What is expected:
Throughout the listing below, show every line in which "that" occurs.

Extracted information:
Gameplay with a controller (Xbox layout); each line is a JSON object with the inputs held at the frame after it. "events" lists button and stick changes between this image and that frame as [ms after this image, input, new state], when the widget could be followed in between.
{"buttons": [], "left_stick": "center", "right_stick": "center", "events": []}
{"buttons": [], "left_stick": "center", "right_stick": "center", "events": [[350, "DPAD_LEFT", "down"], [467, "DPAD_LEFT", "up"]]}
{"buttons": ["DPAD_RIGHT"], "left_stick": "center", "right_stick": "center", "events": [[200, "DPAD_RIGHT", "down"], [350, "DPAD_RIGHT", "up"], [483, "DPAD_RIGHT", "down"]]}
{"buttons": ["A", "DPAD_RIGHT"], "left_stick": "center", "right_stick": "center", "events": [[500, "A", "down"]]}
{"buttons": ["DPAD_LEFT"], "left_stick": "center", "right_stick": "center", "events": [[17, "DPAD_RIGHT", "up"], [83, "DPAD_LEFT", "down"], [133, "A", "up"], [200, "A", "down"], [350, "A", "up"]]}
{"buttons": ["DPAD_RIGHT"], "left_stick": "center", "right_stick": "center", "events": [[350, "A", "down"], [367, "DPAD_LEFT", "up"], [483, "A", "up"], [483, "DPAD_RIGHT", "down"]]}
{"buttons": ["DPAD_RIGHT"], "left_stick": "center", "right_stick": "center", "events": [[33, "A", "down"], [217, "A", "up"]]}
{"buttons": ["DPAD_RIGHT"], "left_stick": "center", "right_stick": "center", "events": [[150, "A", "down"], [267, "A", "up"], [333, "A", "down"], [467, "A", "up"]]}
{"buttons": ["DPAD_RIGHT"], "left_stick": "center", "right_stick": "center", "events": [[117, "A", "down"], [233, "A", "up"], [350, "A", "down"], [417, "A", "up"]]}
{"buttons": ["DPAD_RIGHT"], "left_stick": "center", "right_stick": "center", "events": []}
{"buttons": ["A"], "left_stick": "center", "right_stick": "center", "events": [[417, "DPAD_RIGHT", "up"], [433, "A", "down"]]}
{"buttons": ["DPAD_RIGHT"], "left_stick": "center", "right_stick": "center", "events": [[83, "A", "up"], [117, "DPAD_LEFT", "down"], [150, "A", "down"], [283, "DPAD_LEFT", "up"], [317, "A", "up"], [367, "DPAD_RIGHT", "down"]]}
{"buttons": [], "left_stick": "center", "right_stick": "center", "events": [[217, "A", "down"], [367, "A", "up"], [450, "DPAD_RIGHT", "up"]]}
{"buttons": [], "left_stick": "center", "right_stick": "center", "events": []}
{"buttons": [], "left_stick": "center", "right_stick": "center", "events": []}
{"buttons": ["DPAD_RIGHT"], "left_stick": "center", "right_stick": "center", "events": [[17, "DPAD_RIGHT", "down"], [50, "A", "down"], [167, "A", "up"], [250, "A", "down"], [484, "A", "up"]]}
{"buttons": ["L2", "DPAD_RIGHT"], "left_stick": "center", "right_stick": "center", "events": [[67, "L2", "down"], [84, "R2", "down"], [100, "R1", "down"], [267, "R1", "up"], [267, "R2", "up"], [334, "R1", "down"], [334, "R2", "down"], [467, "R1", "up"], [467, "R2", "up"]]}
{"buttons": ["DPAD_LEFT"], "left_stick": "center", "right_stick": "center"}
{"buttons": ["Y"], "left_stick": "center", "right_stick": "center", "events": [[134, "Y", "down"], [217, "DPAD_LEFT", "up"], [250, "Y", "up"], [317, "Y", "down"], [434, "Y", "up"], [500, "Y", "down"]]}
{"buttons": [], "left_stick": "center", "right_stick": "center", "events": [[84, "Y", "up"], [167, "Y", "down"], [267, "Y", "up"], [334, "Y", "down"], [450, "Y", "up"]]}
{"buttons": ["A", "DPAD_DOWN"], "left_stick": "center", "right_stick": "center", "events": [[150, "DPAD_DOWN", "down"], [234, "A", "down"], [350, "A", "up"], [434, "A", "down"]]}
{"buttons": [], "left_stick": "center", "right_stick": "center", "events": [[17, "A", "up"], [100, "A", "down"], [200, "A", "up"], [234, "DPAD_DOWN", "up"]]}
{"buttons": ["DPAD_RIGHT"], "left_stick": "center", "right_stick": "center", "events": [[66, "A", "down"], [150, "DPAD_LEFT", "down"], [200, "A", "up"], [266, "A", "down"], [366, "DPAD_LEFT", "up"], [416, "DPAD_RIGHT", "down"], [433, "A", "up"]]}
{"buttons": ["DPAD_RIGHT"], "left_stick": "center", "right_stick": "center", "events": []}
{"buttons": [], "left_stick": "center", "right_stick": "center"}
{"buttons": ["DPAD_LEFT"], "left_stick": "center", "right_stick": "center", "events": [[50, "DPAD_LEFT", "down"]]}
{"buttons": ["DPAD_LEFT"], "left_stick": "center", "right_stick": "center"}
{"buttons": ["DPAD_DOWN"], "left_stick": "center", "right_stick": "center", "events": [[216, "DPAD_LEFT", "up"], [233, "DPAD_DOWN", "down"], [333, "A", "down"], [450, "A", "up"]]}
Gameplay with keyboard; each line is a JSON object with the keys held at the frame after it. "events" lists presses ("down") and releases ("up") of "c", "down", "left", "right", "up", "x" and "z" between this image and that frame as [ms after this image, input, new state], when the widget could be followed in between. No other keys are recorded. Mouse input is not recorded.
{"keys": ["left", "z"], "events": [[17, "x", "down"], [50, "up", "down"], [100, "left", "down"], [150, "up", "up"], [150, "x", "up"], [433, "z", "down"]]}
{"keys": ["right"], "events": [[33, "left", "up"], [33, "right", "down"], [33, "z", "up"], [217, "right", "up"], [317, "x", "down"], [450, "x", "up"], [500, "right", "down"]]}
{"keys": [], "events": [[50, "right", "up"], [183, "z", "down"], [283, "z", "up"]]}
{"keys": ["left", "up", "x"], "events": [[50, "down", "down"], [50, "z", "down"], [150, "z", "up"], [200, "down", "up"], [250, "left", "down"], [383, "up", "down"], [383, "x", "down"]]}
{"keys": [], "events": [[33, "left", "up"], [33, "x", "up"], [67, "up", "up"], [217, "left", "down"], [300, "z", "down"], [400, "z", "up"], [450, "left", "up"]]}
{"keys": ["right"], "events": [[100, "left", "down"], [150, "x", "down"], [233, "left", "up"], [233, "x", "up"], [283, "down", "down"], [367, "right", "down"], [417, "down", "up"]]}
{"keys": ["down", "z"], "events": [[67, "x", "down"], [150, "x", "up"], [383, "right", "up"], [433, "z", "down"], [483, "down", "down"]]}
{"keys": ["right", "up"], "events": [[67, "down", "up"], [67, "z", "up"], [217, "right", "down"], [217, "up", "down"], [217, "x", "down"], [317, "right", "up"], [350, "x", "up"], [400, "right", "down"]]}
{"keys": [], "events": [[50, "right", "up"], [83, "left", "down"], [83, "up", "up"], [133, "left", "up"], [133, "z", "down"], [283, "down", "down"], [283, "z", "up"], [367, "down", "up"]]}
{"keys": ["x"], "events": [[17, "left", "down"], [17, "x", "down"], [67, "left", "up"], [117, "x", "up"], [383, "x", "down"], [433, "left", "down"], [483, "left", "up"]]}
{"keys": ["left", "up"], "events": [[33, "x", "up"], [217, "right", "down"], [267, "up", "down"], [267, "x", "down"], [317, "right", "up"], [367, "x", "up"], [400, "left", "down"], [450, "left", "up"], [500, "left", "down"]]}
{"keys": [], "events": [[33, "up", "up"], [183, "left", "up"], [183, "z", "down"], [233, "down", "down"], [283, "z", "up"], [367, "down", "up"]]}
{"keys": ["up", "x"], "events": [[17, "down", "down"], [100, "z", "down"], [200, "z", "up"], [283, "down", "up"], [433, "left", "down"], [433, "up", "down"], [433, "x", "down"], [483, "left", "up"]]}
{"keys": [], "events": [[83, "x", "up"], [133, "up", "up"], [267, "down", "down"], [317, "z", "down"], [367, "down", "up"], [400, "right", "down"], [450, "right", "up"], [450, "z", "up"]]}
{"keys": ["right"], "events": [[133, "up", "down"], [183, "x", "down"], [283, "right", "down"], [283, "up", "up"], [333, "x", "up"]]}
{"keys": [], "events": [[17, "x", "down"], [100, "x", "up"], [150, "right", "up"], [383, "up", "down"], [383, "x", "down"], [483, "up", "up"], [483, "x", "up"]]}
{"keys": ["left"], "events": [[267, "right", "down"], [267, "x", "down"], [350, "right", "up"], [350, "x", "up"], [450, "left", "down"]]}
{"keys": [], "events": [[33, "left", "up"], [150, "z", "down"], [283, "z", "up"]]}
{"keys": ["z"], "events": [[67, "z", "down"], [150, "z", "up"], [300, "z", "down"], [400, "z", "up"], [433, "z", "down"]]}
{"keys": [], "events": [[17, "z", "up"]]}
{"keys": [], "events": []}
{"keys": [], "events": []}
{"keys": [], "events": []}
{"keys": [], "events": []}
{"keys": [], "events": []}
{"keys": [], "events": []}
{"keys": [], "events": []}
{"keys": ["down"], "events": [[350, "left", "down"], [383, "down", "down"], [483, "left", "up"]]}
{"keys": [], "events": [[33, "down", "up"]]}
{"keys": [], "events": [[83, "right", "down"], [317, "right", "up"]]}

Exercise solution:
Gameplay with a controller (Xbox layout); each line is a JSON object with the inputs held at the frame after it. "events" lists button and stick changes between this image and that frame as [ms after this image, input, new state], when the widget could be followed in between.
Gameplay with keyboard; each line is a JSON object with the keys held at the frame after it. "events" lists presses ("down") and releases ("up") of "c", "down", "left", "right", "up", "x" and "z" between this image and that frame as [ms after this image, input, new state], when the widget could be followed in between. No other keys are recorded. Mouse input is not recorded.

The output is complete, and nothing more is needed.